Leaving the ridge we climbed the edge through a weird moonscape comprised of volcanic ash and lumps of lava rock. Below the lip of the ridge the elements had carved jagged sculptures, painting them in tints of ochre and terra cotta intruded upon by thin streaks of bright red and orange. The ash and clinker underfoot was sombre grey, interspersed by patches of sulphurous yellow and the occasional lone plant; a splash of green on the edge of existence.
The last section became steep and with every step forward we slipped back in the volcanic ash; it was hard on the legs and totally demoralising. After two hours of dull slogging we finally stood on the summit. We could see Garung Agung on Bali protruding through the cloud and the crater and caldera of Rinjani. Treating ourselves to some chocolate to celebrate we soaked in the view for 20 minutes before beginning our descent. This was easy and great fun, scree-running down volcanic ash!

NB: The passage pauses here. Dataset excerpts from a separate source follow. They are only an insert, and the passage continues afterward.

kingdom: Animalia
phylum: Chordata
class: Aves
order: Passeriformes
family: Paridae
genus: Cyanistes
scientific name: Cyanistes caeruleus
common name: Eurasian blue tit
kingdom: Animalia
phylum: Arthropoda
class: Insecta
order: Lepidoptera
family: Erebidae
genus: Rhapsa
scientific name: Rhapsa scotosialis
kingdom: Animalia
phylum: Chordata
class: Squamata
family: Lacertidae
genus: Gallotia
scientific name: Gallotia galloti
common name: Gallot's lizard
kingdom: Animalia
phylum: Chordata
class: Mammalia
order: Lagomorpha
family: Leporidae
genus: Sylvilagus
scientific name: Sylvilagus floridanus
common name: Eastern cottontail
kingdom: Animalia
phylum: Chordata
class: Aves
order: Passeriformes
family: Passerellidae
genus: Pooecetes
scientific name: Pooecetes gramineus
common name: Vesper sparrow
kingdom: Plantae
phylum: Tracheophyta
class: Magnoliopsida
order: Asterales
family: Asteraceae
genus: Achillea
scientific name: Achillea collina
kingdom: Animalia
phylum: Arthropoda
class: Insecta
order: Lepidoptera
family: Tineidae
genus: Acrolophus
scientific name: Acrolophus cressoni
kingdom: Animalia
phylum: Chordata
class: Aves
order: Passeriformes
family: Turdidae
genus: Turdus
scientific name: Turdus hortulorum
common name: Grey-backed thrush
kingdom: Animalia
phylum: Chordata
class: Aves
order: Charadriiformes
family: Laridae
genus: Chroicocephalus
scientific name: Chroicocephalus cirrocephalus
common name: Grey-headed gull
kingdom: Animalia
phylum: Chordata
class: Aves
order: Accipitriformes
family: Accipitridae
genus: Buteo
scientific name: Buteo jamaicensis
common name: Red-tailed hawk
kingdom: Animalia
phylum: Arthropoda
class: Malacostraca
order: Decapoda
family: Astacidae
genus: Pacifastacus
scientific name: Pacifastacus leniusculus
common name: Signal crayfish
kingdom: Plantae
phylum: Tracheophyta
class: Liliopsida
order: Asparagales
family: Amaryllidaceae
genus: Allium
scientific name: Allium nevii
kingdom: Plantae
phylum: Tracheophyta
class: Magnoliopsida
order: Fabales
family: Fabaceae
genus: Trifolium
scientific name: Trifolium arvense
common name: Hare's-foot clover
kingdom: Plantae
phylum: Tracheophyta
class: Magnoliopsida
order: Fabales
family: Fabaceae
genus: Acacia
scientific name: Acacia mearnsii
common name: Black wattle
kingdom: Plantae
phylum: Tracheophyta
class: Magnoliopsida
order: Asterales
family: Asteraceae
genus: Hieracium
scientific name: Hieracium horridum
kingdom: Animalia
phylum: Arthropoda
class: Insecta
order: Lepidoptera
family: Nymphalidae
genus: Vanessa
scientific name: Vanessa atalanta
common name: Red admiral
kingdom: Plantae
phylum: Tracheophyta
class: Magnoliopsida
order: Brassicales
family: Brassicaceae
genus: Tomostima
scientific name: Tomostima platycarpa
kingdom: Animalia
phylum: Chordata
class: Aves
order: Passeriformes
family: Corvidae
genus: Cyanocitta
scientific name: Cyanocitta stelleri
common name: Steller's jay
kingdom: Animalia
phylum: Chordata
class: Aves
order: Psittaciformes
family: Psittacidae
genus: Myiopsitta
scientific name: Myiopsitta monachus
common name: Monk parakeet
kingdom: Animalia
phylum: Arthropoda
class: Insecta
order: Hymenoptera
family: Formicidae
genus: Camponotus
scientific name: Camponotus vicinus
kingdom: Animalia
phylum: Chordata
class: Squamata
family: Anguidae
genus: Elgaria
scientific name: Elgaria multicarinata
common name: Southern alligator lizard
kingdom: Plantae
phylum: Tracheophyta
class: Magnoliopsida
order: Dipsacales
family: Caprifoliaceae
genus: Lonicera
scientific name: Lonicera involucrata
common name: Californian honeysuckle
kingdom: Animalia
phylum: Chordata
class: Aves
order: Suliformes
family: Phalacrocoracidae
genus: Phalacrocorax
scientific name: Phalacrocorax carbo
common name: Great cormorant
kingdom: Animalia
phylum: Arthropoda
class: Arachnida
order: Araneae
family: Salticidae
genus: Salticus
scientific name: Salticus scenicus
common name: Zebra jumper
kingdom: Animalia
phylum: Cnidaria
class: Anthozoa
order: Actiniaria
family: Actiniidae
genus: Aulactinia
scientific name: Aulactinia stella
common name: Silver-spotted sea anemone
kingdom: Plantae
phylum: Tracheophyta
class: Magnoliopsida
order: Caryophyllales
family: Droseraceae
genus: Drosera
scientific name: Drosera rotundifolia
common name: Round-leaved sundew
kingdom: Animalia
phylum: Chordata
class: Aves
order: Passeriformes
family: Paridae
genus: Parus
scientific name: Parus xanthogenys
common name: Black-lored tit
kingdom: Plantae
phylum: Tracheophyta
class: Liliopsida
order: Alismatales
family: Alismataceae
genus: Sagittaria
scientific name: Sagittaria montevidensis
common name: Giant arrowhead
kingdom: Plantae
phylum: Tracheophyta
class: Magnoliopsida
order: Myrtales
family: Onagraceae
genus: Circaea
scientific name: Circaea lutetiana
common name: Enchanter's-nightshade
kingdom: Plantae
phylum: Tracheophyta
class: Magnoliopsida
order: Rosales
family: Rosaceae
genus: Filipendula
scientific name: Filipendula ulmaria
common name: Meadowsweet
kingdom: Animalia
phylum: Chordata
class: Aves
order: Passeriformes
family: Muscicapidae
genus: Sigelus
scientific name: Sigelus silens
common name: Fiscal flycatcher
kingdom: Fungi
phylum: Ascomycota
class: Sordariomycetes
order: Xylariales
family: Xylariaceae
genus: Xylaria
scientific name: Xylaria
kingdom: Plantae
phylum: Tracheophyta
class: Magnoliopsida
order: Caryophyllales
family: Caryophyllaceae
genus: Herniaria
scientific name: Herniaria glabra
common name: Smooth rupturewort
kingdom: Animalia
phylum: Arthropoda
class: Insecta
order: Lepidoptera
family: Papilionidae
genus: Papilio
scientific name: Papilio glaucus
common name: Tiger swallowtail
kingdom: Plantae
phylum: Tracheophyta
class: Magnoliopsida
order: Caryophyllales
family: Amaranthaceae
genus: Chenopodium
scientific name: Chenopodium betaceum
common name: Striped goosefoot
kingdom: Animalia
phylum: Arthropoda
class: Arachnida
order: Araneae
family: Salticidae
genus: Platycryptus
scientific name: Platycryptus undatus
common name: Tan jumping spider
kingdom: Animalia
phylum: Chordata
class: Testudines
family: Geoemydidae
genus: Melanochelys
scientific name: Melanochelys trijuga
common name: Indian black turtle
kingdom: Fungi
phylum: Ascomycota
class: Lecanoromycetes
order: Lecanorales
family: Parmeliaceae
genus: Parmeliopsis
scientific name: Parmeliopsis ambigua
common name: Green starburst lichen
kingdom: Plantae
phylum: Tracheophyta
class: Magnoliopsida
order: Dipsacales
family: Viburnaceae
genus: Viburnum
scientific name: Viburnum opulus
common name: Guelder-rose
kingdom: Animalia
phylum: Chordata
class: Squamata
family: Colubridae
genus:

We collected our packs, which were untouched, and dropped down off the ridge to where the going was hard and slow. At the bottom we passed Noor who had just reached Rim II; he ignored us, probably further angered by our speed and success. I pitched the tent on the rim among some pine trees while Helen fetched some water. By the time she returned I had a blazing fire going on which we cooked our noodles while the sun went down. We slept well after our arduous and successful day.
Again we were up early and ate our leftover cold noodles as the sun rose. It had rained in the night and the water had continued to drip from the trees; the tent was soaked. The descent started off steeply, passing through copses of trees scattered about the grassland. The path was wet, compacted mud with a surface film of moss which made it very slippery. I went over several times while Helen continued in mountain goat fashion!
Eventually the gradient eased, the copses stopped and we were walking through volcanic grassland of oat grass with the occasional patch of wild flowers. The rolling grassland dotted with isolated trees, torn apart by occasional gorges and dry riverbeds was beautiful.
The grassland gave way to woodland where woodsmen wielded axes. The product of their labours was everywhere; the felled trees were cut in situ into 6” square beams, which were carried out manually. We became lost on the many new paths made by the woodsmen and Helen became quite concerned. Finally leaving the woods we spotted a village.
We had taken the wrong path in the woods and the village we found ourselves in was called Bawak Nao not Sembalin. We sat by the side of the road for an hour waiting for a bemo to take us to Senaru. From a small wooden kiosk I bought a dozen small, spicy semosas, which cheered us up and helped to pass the time.
On return to Senaru we stayed at the much friendlier Puri Jaya Wijaya where we ate Nassi Goreng (fried rice with an egg on top) followed by fried bananas. Later the owner’s wife treated us to a bowl of Bubur; sago in a soup of coconut and milk with the taste of caramel, a traditional and very tasty Indonesian dish. There is no better way to end a noodle-fuelled adventure than with a large and beautiful meal complimenting a landscape that assaults the senses with such raw, primal force as that of volcanoes.